The thing the old models couldn't do: wait for nothing
By now you can read a Transformer block by hand. So why did it win? The single biggest reason is almost mechanical, and it has little to do with intelligence: a Transformer reads a whole sequence at once. A recurrent network processes word 1, then word 2, then word 3 — each step waits for the one before it. That dependency chain is fine on paper, but it strangles the one resource that mattered most in the 2010s: the GPU, a chip that is gloriously fast only when thousands of computations run side by side.
Self-attention has no such chain. Every token looks at every other token in one big matrix multiply, so a whole sentence — or a whole page — is processed in parallel. That means a Transformer turns a long, idle, step-by-step task into one fat batch of math that a GPU can devour. The architecture didn't just fit the hardware; it fit the hardware *the rest of the field was racing to build*. Speed of training, more than any clever idea, is what let people try Transformers at sizes nobody had dared before.
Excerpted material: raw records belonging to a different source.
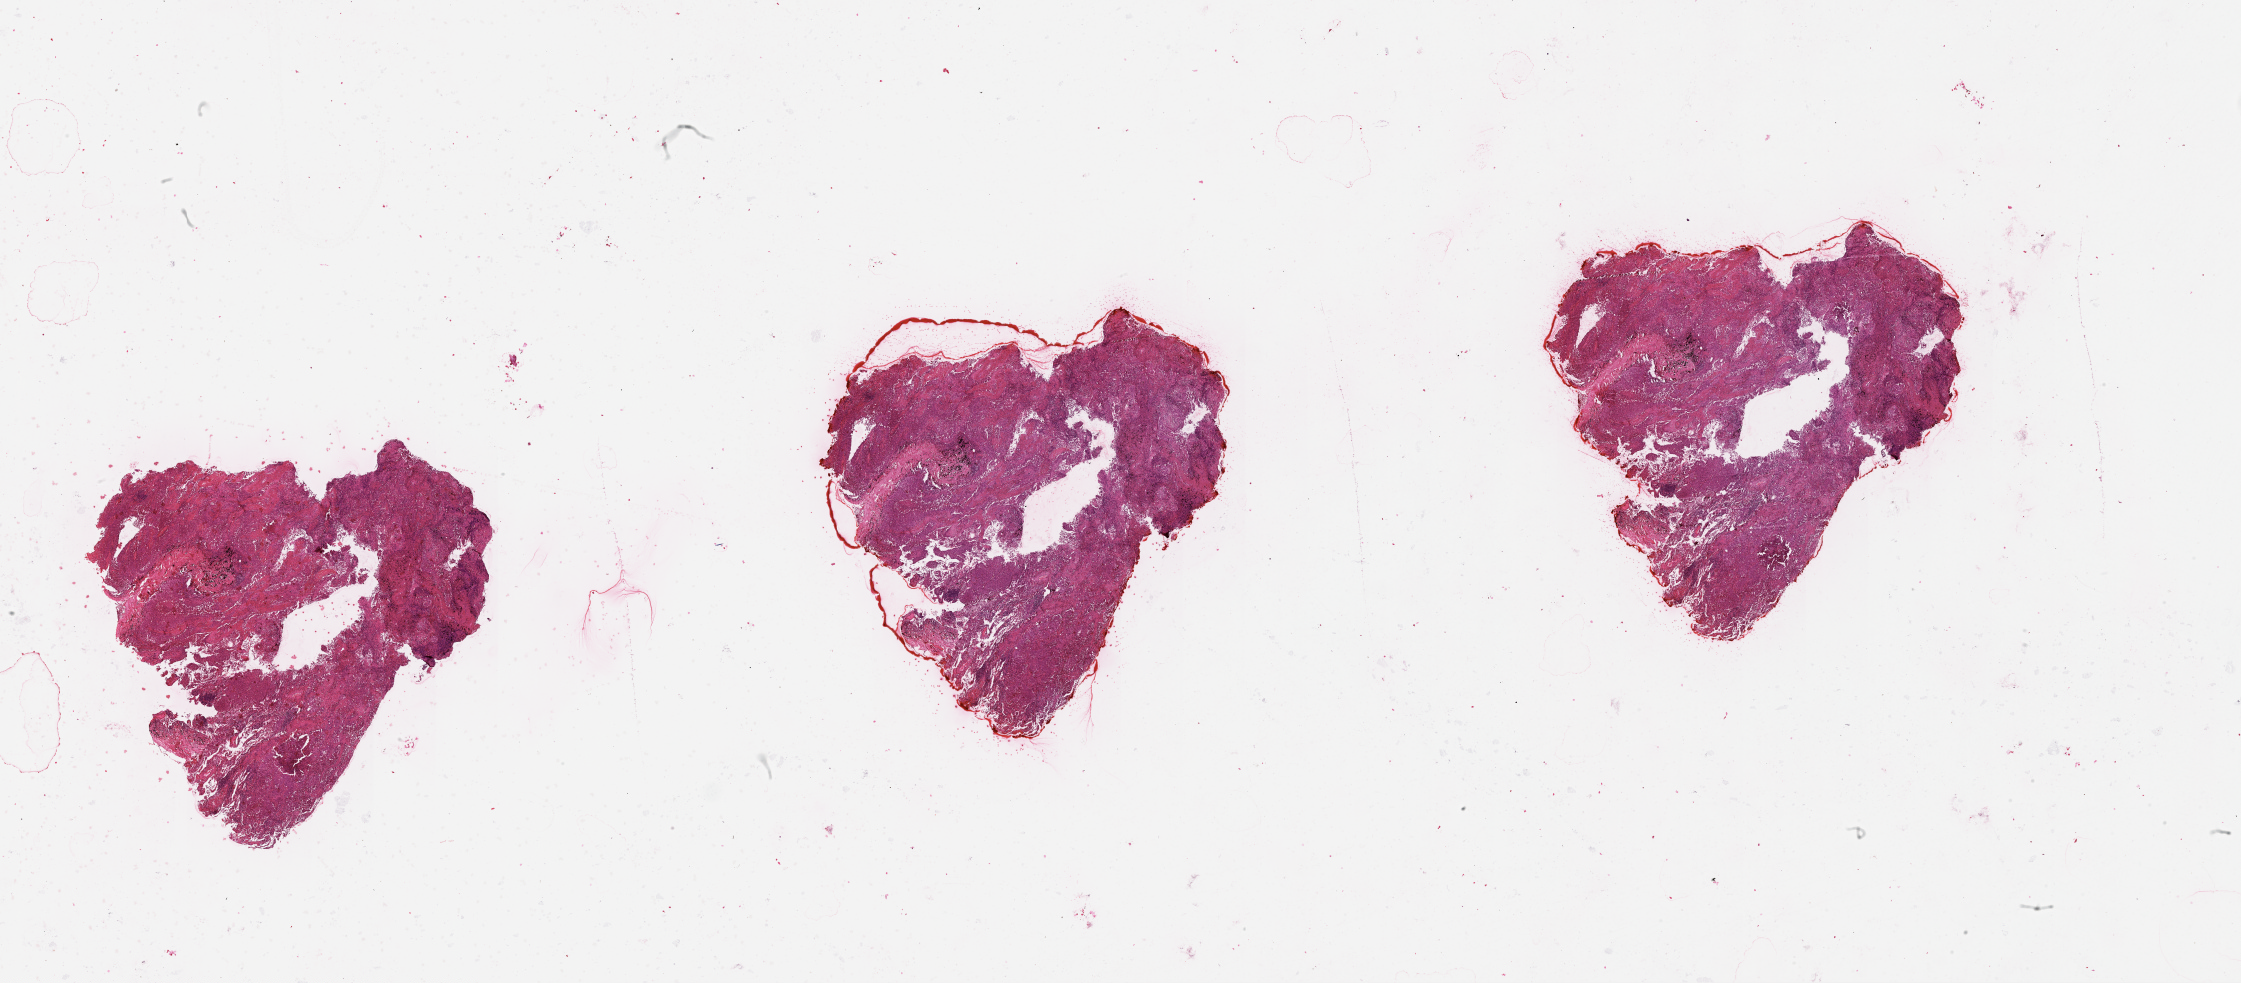
Whole-slide histology image, H&E-stained, shown as a low-resolution overview of the whole scanned area (about 36.1 x 15.8 mm, from a 20x scan); lung, tissue type not recorded.
Patient diagnosis (cohort enrolment): squamous cell carcinoma (lung).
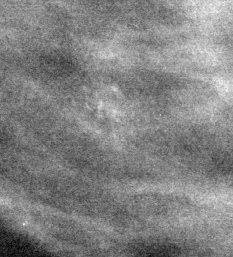
Region of interest cut from a scanned film mammogram (one marked finding); left breast; MLO view.
Marked abnormality: calcifications, morphology pleomorphic, distribution clustered; BI-RADS assessment category 4; subtlety rating 3 on a 1 (subtle) to 5 (obvious) scale; pathology result (as recorded, not read from the image): benign.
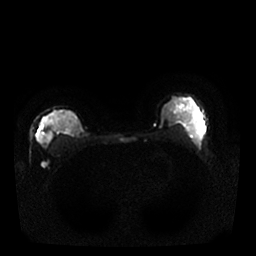
Breast MRI, one axial slice; slice 17 of 25 in the series (ordered by position); diffusion-weighted series; image 2 of 4 stored at this slice position (different b-values; order by instance number); 1.5 T; 4 mm slice thickness; 256 × 256 image matrix. Female patient.
Annotated regions visible in this slice (expert manual segmentation):
- tumour on diffusion-weighted imaging: bounding box <38,123,45,137> (left, top, right, bottom; pixels)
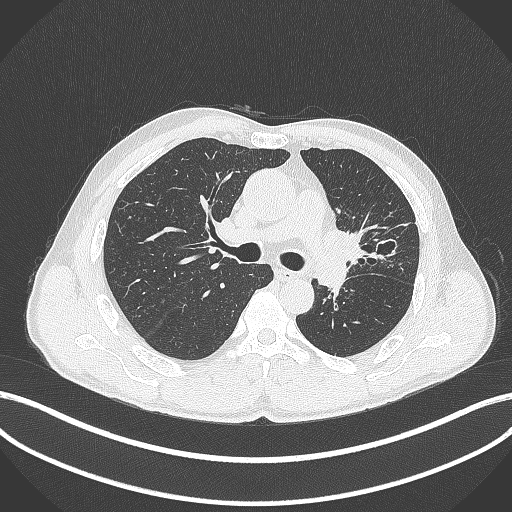
Chest CT, one axial slice; slice 262 of 429 in the series (ordered by position); 120 kVp; lung window (W 1500 / L -600 HU); 1 mm slice thickness; 512 × 512 image matrix, field of view 400 × 400 mm. Patient: male, 57 years. From the clinical record (not read from this slice): clinical TNM (as recorded): T2b N0 M0.
Annotated regions visible in this slice (bounding box drawn by a radiologist):
- lung tumour (recorded histology: squamous cell carcinoma): bounding box [x1, y1, x2, y2] px = [320, 223, 373, 268]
"Attention is all you need" — what the title really claimed
The 2017 paper Attention Is All You Need has a deliberately cheeky title. Its real claim was narrow and bold at once: you can throw away recurrence and convolution entirely, keep only attention plus simple feed-forward layers, and still do machine translation better. For years people had bolted attention *onto* recurrent models as a helper. The paper's move was to make attention the whole load-bearing structure — the Transformer you have now built from parts.
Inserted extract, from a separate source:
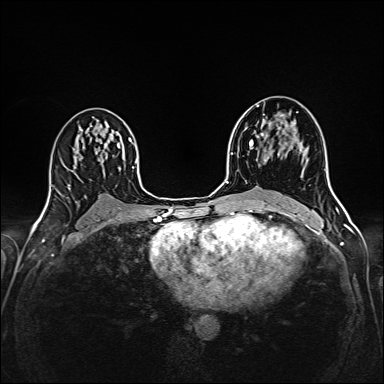
Breast MRI (dynamic contrast-enhanced), one axial slice. Slice 93 of 160 in the series (ordered by position). Dynamic contrast-enhanced series, time point 2 of 6 at this slice position (early post-contrast). 1.5 T. TE 2.4 ms, TR 5.2 ms. 384 × 384 image matrix, field of view 300 × 300 mm. Female patient.
Outlined on this slice (semi-automatic segmentation, software-assisted and operator-edited):
- enhancing-tissue mask used for the functional tumour volume (all voxels passing the contrast-enhancement thresholds inside the analysis volume; usually the tumour): box from (x=250, y=106) to (x=304, y=162) px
Be honest about the title, though, because the field rarely is. "All you need" was true for that translation benchmark in 2017; it is *not* a law of nature. Transformers still need positional encodings (attention alone is order-blind), still need normalization and residual connections to train, and still lean on the feed-forward blocks for much of their raw capacity. The slogan stuck because it was catchy, not because attention is literally the only ingredient.
Scaling and transfer: the two engines that made it a juggernaut
A fast-to-train architecture only matters if growing it keeps paying off — and here Transformers got lucky in a way few designs do. Researchers found scaling laws: across many orders of magnitude, loss drops smoothly and predictably as you add parameters, data, and compute. No cliff, no obvious ceiling in the range tested. That turned a research gamble into something closer to engineering: spend 10x the compute, get a measurably better model. Money could buy capability, so money poured in.
The second engine is transfer. Instead of training one model per task, you do pretraining once on an ocean of unlabeled text, learning general structure, then cheaply fine-tune or even just prompt it for each specific job. This is the transfer learning idea from earlier rungs, but the Transformer made it spectacular: one big foundation model becomes a reusable substrate for translation, summarization, code, and chat alike. The large language model is exactly this — a single pretrained Transformer pressed into a thousand jobs.
Mixture-of-experts: paying for a giant brain, using a sliver of it
Scaling laws say bigger is better, but bigger also means every token pays for every parameter — cost explodes. Mixture-of-experts (MoE) is the clever dodge. You replace one big feed-forward block with, say, 64 smaller "expert" blocks, plus a tiny router that, for each token, picks just 2 of them to run. The model can *hold* a huge number of parameters, but any single token only *activates* a small fraction of them.
# one MoE feed-forward layer, per token
scores = router(token) # how well each expert fits this token
top2 = argtop(scores, k=2) # pick the 2 best experts
out = 0
for e in top2: # run ONLY those 2, not all 64
out += softmax(scores)[e] * expert[e](token)
# total params: 64 experts. compute paid: 2 experts.The win is real: you decouple total knowledge (parameter count) from per-token inference cost. The honest costs are real too. All those experts must live in memory even though most stay idle, so MoE is memory-hungry and trickier to serve. Routing can collapse so a few experts hog every token, needing balancing tricks. MoE is a scaling *trick*, not a leap in intelligence — it buys you a bigger model at a friendlier compute bill, nothing more mystical than that.
The honest tradeoffs — and why "took over" doesn't mean "won forever"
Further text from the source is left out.